От таких слов ледяное самообладание дало трещину. Из колеи выбила не настырность корнета, а всего-то одно короткое обращение – Эля. Назар был невероятно скуп на всё личное, и даже по полному имени обращался с каким-то стеснением, а тут вдруг на-те, распишитесь – Эля.
– Вот скажи мне, корнет, – медленно распалялась Ракель, – что ты за человек такой? Всю свою жизнь перечеркнуть и со мной уйти в Изгнание – пустяк для тебя, а посидеть спокойно пару минут ты не смог. Видать, такая скукота напала, что только шлюхи помогут, и не одна, а сразу две.
– Ракель...
– Слушай, слушай! – перебила она. – Сам того хотел! Да, мне обидно. Представь себе, я надеялась, что ты ждёшь меня. Что на танец пригласишь. В общем, спасибо тебе за приятный вечер. Спасибо, что даже сейчас ты заставляешь меня унижаться и откровенничать.
Он сделал попытку приблизиться, но Ракель показала ладонью «стоп». Корнет остановился перед незримой преградой.

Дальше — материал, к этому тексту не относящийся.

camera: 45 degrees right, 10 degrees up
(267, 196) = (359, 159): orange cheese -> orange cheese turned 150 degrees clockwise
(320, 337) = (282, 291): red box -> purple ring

– Теперь я отстану и больше тебя не побеспокою. – пообещал он, натягивая фуражку обратно. – Сожалею, что сделал тебе больно. Больше не подведу.
Ракель кивнула, выдохнула. Дурацкие разумные доводы прозвучали как никогда вовремя – иначе дошло бы до криков.
– Там уже одиннадцать на манометре. – торопил корнет. – Не пора ли?
– Погоди. – ответила Ракель, оглянувшись на ворота. – Вон, бежит скороспелка наша.
Это было настоящим подарком. Тесету, такая простая и лёгкая, как никто другой помогла бы забыть о глупой сколке и развеять напряжение. Вместе с дикаркой за стены вышел лакей, подсобить с багажом – Таськин саквояж от обновок стал пухлым, как бочонок. На ней было экипажное платье в яркую клетку, подходящее для долгой дороги, и высокие сапожки. Стало быть, не просто обняться на прощание вышла?